Ideally, 100 would be placed on single-warhead intercontinental ballistic missiles, like the Minuteman III systems now in service. These missiles, which have pinpoint accuracy, are scattered around the country in such a way that only one potential enemy, Russia, would have any chance of rendering the arsenal impotent with a surprise strike. (And it is likely that our unilateral cuts would entice Moscow, which has been retiring its systems at a fast clip in recent years, to follow suit.) Equally important, these missile sites are easily detected and monitored, which would reassure our friends and provide a credible threat to our enemies.
The sea leg of the plan would involve placing 24 Trident D-5 missiles, each with a single nuclear warhead, on each of our Ohio-class submarines. Today’s fleet of 14 can be cut to 12, with eight on patrol at a given time, together carrying 192 missiles ready to launch. The Tridents are extremely effective, as they can be moved around the globe on the submarines, cannot be easily detected, and present a risk to even hardened targets.

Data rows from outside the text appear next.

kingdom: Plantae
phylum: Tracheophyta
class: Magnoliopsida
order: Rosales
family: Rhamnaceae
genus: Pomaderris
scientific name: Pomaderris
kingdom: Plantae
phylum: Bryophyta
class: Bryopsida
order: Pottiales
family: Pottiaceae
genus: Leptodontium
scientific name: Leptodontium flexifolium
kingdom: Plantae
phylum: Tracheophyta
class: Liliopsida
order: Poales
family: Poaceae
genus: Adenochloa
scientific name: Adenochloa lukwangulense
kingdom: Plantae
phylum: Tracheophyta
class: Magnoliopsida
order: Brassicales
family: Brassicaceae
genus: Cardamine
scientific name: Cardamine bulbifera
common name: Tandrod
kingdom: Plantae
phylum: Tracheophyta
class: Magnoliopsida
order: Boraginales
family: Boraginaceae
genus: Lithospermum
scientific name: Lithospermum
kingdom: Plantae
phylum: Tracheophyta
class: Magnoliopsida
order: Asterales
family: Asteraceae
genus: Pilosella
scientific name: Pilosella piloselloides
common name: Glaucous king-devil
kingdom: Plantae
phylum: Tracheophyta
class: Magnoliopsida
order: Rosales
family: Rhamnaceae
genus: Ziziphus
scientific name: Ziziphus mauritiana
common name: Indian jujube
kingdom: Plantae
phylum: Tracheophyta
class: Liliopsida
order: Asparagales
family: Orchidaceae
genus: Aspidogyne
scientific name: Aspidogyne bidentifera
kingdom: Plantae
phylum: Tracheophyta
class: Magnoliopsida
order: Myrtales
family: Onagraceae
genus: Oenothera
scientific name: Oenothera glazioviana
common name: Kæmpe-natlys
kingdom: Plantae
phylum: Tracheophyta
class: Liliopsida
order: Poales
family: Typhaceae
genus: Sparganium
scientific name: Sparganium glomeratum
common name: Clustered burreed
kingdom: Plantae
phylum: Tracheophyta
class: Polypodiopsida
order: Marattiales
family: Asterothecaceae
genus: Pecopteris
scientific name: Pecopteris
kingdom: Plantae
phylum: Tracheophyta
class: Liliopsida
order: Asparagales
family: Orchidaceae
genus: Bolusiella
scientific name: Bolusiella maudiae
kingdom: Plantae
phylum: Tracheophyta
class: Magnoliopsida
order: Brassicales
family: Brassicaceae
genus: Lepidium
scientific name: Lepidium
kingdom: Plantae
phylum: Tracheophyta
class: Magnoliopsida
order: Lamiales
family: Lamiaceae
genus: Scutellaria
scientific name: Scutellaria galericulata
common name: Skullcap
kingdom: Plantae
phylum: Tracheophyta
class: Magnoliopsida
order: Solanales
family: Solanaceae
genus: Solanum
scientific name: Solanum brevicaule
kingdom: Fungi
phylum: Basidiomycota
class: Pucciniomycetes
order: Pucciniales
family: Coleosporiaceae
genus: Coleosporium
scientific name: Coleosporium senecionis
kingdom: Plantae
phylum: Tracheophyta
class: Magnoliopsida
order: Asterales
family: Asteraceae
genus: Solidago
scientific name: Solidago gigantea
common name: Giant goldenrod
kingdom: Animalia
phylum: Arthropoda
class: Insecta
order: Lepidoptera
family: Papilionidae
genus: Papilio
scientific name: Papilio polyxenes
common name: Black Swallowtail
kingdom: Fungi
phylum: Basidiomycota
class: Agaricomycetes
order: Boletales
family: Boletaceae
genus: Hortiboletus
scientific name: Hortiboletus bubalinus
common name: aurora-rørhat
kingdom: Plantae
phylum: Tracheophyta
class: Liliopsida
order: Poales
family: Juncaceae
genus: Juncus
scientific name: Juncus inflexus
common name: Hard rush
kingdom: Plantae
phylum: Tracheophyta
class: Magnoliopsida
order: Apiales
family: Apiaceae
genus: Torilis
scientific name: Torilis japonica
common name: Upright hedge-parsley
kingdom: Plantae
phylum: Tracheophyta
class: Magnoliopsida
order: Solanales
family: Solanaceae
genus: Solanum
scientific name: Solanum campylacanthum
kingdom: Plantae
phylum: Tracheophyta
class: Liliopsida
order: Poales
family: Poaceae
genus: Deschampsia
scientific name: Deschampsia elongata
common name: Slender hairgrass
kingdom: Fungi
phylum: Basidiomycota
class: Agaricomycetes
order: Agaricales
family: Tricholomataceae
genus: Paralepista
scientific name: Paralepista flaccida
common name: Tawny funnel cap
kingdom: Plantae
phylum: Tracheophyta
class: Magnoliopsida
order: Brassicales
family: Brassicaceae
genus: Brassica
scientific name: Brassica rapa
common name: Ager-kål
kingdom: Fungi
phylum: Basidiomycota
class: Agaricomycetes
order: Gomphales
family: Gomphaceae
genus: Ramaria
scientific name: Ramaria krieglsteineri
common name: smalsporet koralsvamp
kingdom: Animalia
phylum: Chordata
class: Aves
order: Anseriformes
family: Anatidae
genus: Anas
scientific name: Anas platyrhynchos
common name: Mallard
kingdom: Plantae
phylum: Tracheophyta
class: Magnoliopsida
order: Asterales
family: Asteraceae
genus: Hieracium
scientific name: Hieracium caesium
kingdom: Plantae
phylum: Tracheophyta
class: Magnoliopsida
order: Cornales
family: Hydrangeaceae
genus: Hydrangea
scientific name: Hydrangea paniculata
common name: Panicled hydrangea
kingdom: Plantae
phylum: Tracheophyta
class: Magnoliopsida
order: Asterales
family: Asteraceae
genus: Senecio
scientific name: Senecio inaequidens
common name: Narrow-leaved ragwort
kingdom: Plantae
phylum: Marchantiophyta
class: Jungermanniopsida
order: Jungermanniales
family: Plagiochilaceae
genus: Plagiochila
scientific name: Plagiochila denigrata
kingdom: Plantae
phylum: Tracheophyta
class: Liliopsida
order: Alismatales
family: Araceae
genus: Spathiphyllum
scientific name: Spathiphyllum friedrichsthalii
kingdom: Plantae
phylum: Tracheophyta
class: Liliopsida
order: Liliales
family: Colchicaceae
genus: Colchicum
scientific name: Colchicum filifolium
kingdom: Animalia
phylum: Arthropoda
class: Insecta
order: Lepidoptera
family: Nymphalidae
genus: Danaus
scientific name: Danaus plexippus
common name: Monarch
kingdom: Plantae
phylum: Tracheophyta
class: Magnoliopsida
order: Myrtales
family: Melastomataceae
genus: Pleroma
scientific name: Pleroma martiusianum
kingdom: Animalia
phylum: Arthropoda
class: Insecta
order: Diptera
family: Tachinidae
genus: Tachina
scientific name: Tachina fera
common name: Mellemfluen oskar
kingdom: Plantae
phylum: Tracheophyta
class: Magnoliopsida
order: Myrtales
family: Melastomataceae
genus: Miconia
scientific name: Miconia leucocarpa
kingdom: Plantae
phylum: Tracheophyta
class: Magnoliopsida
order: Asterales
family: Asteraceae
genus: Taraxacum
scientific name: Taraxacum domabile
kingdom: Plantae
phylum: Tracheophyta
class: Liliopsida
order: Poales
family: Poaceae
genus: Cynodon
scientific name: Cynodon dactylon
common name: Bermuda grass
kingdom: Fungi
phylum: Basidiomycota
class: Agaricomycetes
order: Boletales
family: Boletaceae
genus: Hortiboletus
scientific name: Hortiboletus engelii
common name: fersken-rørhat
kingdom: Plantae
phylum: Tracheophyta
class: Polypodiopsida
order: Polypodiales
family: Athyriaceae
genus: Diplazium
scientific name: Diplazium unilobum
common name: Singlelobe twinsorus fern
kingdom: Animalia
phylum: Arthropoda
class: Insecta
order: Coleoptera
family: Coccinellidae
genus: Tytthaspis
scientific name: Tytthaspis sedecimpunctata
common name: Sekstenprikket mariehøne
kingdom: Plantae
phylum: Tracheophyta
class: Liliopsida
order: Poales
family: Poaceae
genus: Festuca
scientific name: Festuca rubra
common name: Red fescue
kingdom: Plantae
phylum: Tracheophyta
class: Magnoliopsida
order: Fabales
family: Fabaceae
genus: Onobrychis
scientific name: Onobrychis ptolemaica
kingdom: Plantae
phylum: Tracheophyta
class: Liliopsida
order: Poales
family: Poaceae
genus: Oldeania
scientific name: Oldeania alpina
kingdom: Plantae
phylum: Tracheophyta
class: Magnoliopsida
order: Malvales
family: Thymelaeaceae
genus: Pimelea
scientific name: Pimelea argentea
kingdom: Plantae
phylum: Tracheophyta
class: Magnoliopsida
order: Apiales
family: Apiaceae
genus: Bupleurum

And should any of our allies feel that our cuts in seaborne missiles are worrisome, we can remind them that the British and French will keep their complementary nuclear capabilities in the Atlantic.
Finally, for maximum flexibility in our nuclear arsenal, each of our B-2 stealth bombers could carry one air-launched nuclear cruise missile. While we have 20 such bombers, we assume that one would be undergoing repairs at any given time, giving us the final 19 warheads in our 311-missile plan. Our B-2 fleet is more than adequate for nuclear escalation control and political signaling, and giving it an exclusive role in our nuclear strategy would allow us to convert all our B-52H bombers to a conventional role, which is far more likely to be of use in our post-cold-war world.
While 311 is a radical cut from current levels, it is not the same as zero, nor is it a steppingstone to abandoning our nuclear deterrent. The idea of a nuclear-weapon-free world is not an option for the foreseeable future. Nuclear weapons make leaders vigilant and risk-averse. That their use is to be avoided does not render them useless. Quite the opposite: nuclear weapons might be the most politically useful weapons a state can possess. They deter adversaries from threatening with weapons of mass destruction the American homeland, United States forces abroad and our allies and friends. They also remove the incentive for our allies to acquire nuclear weapons for their own protection.
We need a nuclear arsenal. But we certainly don’t need one that is as big, expensive and unnecessarily threatening to much of the world as the one we have now.